▶ [What the task asks]:
Your answer must be an exact copy of the records below, minus the pictures.

[[ Data for this task open ]]

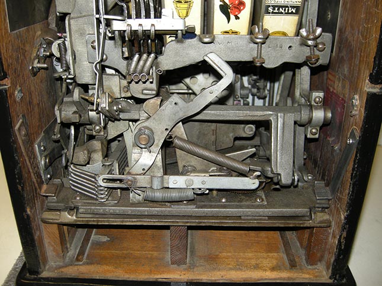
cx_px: 191
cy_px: 143
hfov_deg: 52.6
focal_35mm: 35
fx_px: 386
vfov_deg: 40.7
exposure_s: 1/60
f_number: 2.7
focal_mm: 7.5
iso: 64
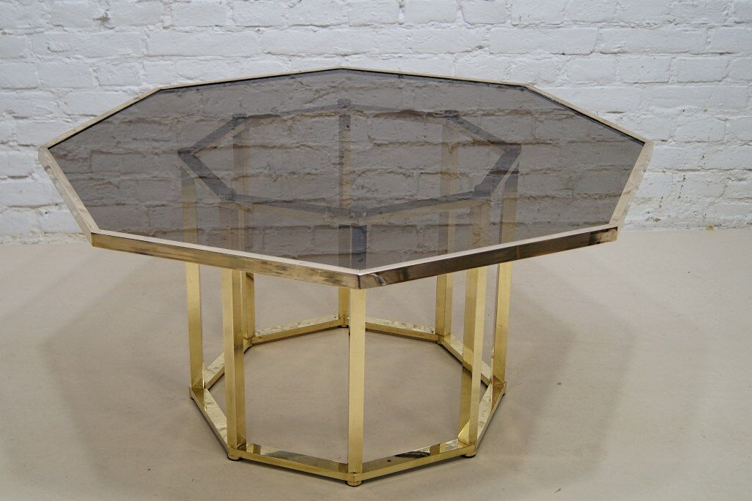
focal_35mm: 51
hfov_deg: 38.8
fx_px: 1065
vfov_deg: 26.5
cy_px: 222
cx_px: 335
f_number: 4.5
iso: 400
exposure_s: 1/80
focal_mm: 28
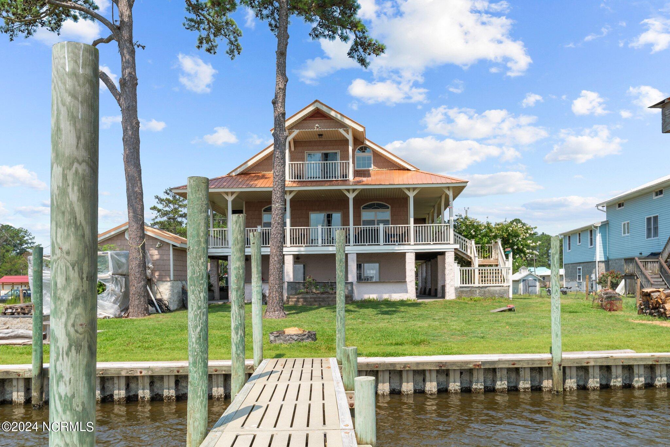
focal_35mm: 31
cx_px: 335
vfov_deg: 42.4
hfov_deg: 60.3
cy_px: 224
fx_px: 577
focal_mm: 31
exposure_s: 1/640
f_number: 8
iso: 250
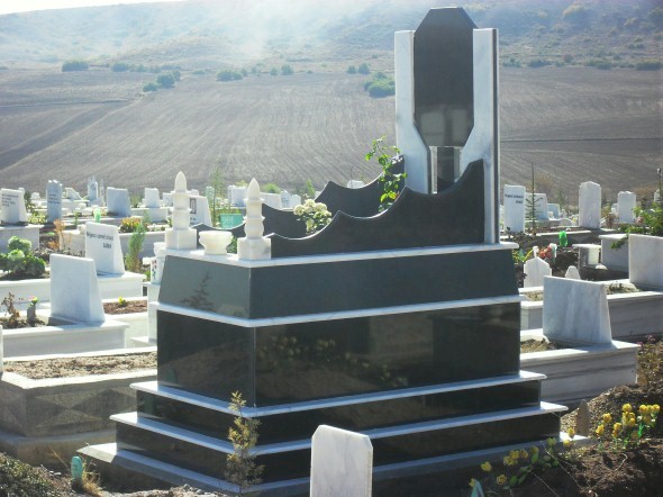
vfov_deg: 14.1
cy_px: 248
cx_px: 332
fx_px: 2010
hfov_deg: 18.7
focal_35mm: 105
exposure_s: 1/350
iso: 100
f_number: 5.8
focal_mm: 18.9
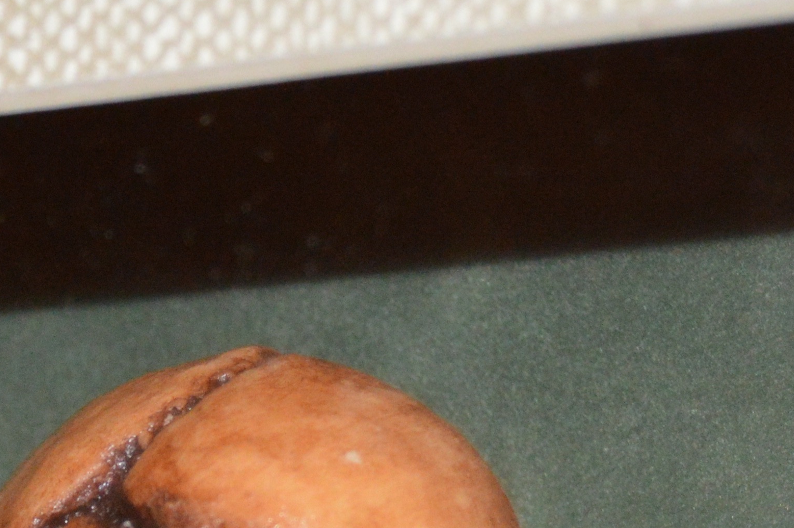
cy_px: 795
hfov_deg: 10.8
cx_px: 29
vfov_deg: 7.1
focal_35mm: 189
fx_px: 4165
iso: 1600
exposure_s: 1/60
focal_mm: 32
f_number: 4.5
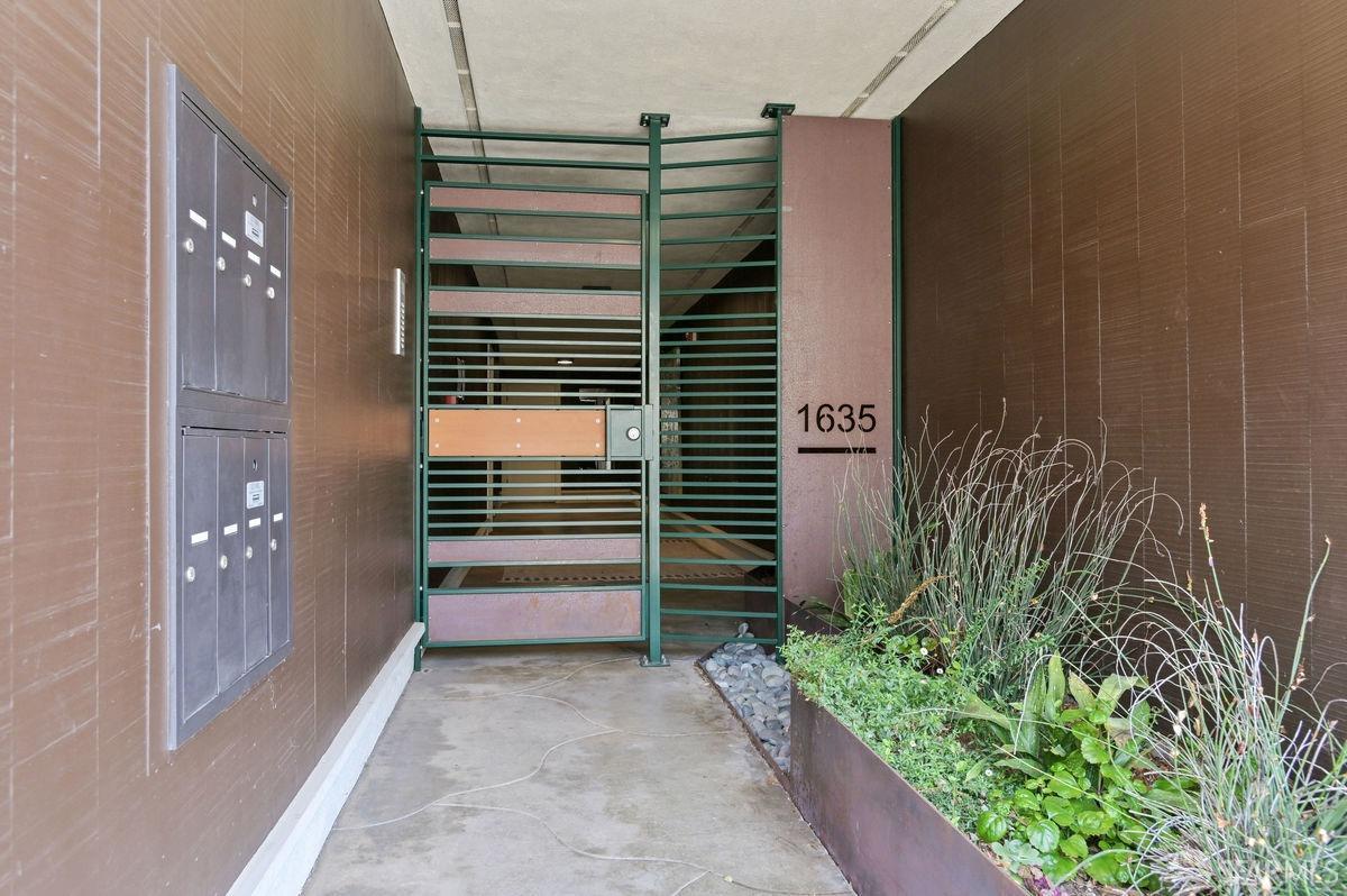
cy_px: 448
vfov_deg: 53.1
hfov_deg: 73.8
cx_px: 674
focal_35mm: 24
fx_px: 897
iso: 400
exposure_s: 1/30
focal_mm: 24
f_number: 11
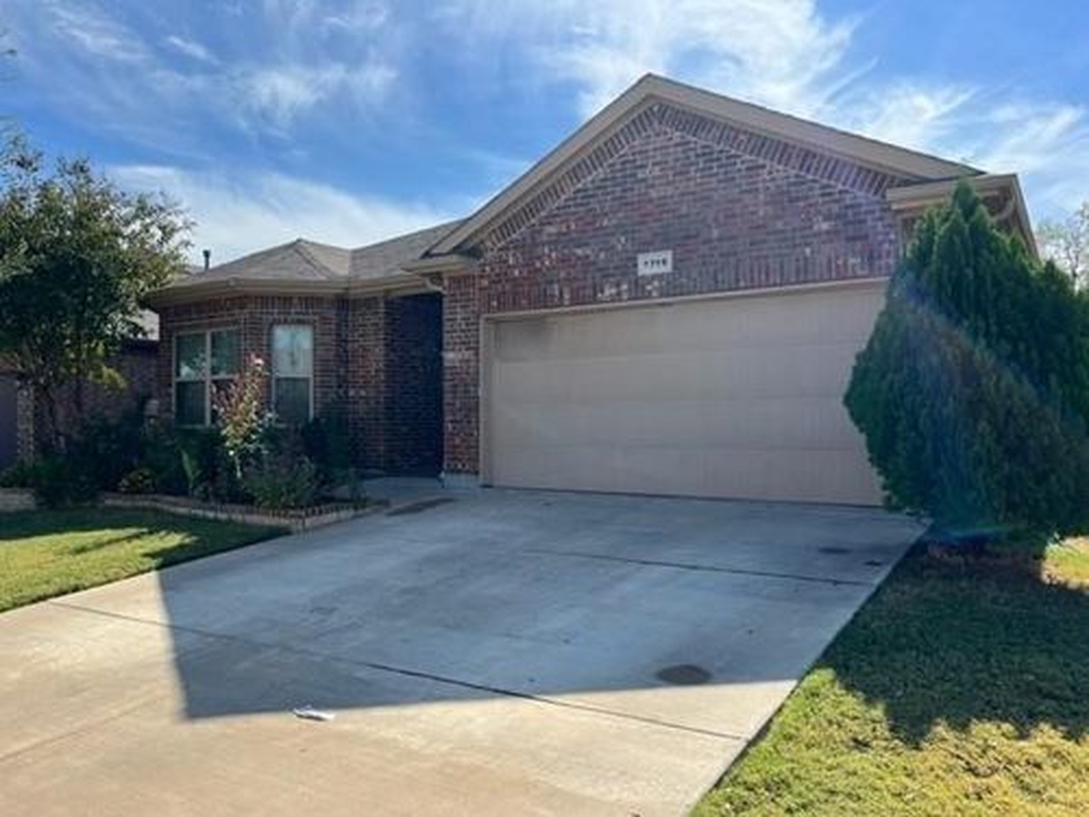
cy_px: 408
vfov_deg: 53.1
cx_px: 544
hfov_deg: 67.3
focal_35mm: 26
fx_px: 818
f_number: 1.5
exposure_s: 1/2994
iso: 50
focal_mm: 5.7
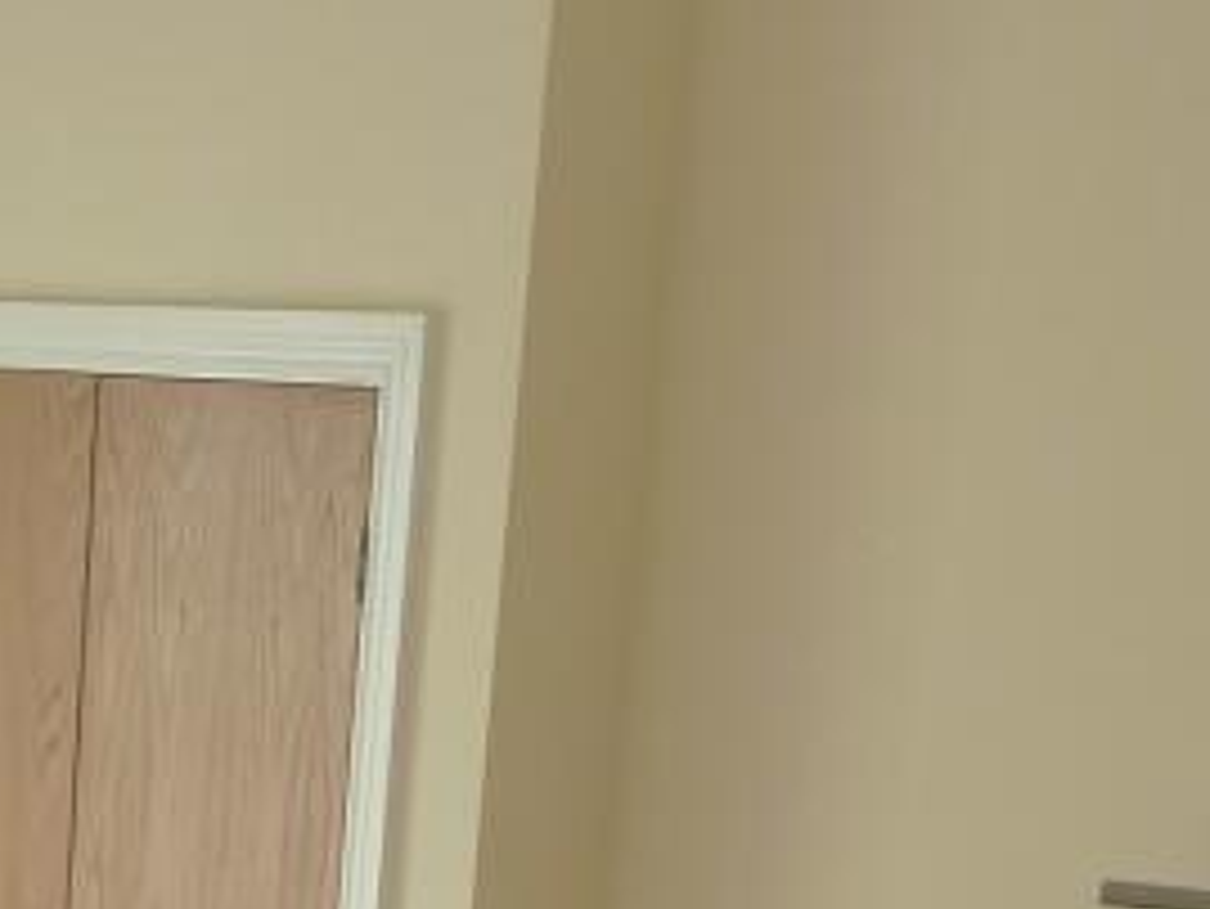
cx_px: -292
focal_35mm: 95
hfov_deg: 19.3
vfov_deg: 14.5
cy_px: 1354
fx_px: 3322
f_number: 3.3
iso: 125
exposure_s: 1/40
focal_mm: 4.1
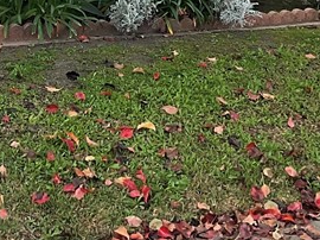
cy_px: -171
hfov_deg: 17.8
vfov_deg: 12.4
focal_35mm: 110
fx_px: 1016
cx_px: 73
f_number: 1.8
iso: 16
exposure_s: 1/635
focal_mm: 3
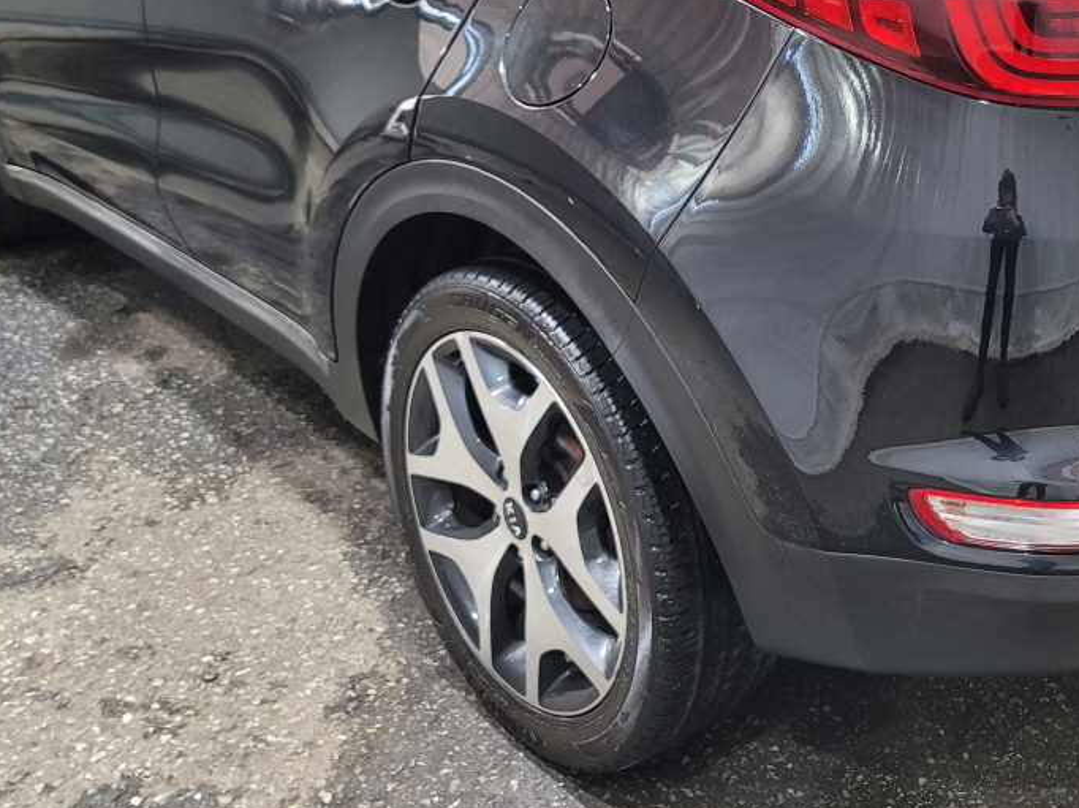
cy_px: 123
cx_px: 756
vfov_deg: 31.7
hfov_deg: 42.1
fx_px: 1371
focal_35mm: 44
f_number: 1.8
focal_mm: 7
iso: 160
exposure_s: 1/120
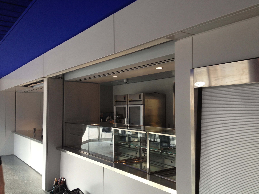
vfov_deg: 40.7
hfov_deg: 52.6
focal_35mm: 35
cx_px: 130
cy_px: 97
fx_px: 262
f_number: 2.4
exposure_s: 1/24
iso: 50
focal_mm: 4.28
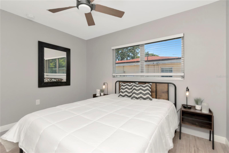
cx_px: 114
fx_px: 95
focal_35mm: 15
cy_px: 76
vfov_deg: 77.3
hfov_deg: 100.4
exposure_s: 1/160
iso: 500
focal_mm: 10
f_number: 13
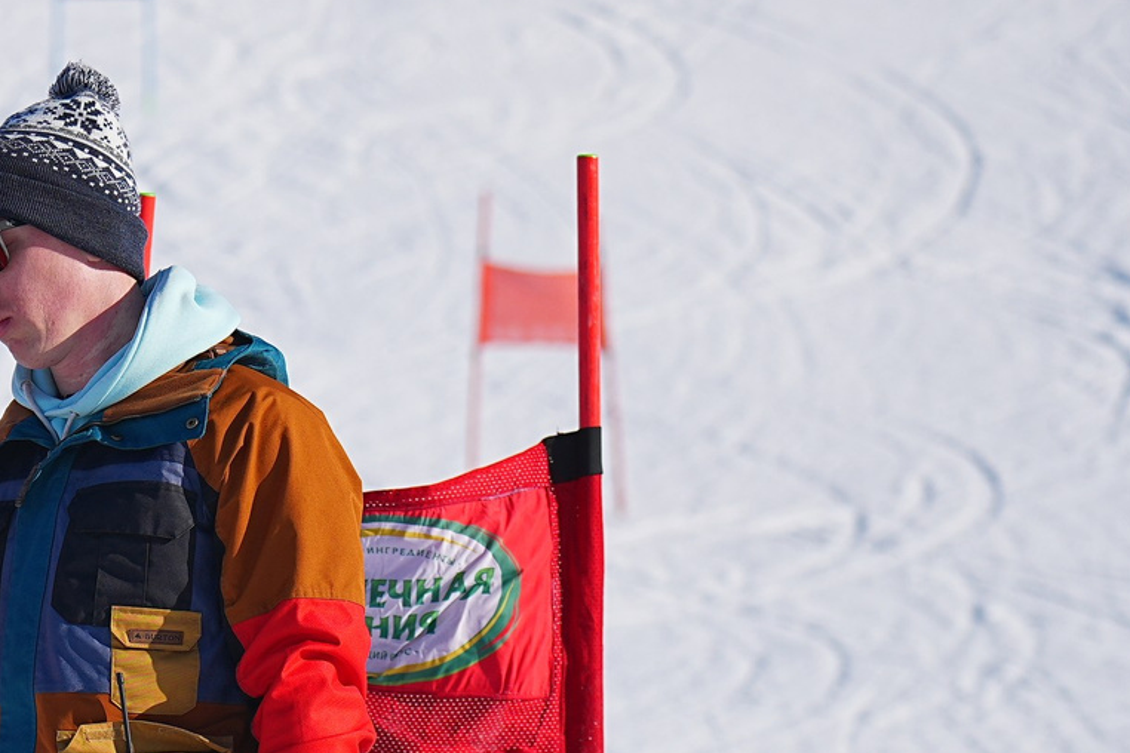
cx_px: -119
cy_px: 770
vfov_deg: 5.7
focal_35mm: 242
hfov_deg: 8.4
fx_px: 7596
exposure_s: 1/3200
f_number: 2.8
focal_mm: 72
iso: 100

[[ Data for this task closed ]]

▶ [Written solution]:
cx_px: 191
cy_px: 143
hfov_deg: 52.6
focal_35mm: 35
fx_px: 386
vfov_deg: 40.7
exposure_s: 1/60
f_number: 2.7
focal_mm: 7.5
iso: 64
focal_35mm: 51
hfov_deg: 38.8
fx_px: 1065
vfov_deg: 26.5
cy_px: 222
cx_px: 335
f_number: 4.5
iso: 400
exposure_s: 1/80
focal_mm: 28
focal_35mm: 31
cx_px: 335
vfov_deg: 42.4
hfov_deg: 60.3
cy_px: 224
fx_px: 577
focal_mm: 31
exposure_s: 1/640
f_number: 8
iso: 250
vfov_deg: 14.1
cy_px: 248
cx_px: 332
fx_px: 2010
hfov_deg: 18.7
focal_35mm: 105
exposure_s: 1/350
iso: 100
f_number: 5.8
focal_mm: 18.9
cy_px: 795
hfov_deg: 10.8
cx_px: 29
vfov_deg: 7.1
focal_35mm: 189
fx_px: 4165
iso: 1600
exposure_s: 1/60
focal_mm: 32
f_number: 4.5
cy_px: 448
vfov_deg: 53.1
hfov_deg: 73.8
cx_px: 674
focal_35mm: 24
fx_px: 897
iso: 400
exposure_s: 1/30
focal_mm: 24
f_number: 11
cy_px: 408
vfov_deg: 53.1
cx_px: 544
hfov_deg: 67.3
focal_35mm: 26
fx_px: 818
f_number: 1.5
exposure_s: 1/2994
iso: 50
focal_mm: 5.7
cx_px: -292
focal_35mm: 95
hfov_deg: 19.3
vfov_deg: 14.5
cy_px: 1354
fx_px: 3322
f_number: 3.3
iso: 125
exposure_s: 1/40
focal_mm: 4.1
cy_px: -171
hfov_deg: 17.8
vfov_deg: 12.4
focal_35mm: 110
fx_px: 1016
cx_px: 73
f_number: 1.8
iso: 16
exposure_s: 1/635
focal_mm: 3
cy_px: 123
cx_px: 756
vfov_deg: 31.7
hfov_deg: 42.1
fx_px: 1371
focal_35mm: 44
f_number: 1.8
focal_mm: 7
iso: 160
exposure_s: 1/120
vfov_deg: 40.7
hfov_deg: 52.6
focal_35mm: 35
cx_px: 130
cy_px: 97
fx_px: 262
f_number: 2.4
exposure_s: 1/24
iso: 50
focal_mm: 4.28
cx_px: 114
fx_px: 95
focal_35mm: 15
cy_px: 76
vfov_deg: 77.3
hfov_deg: 100.4
exposure_s: 1/160
iso: 500
focal_mm: 10
f_number: 13
cx_px: -119
cy_px: 770
vfov_deg: 5.7
focal_35mm: 242
hfov_deg: 8.4
fx_px: 7596
exposure_s: 1/3200
f_number: 2.8
focal_mm: 72
iso: 100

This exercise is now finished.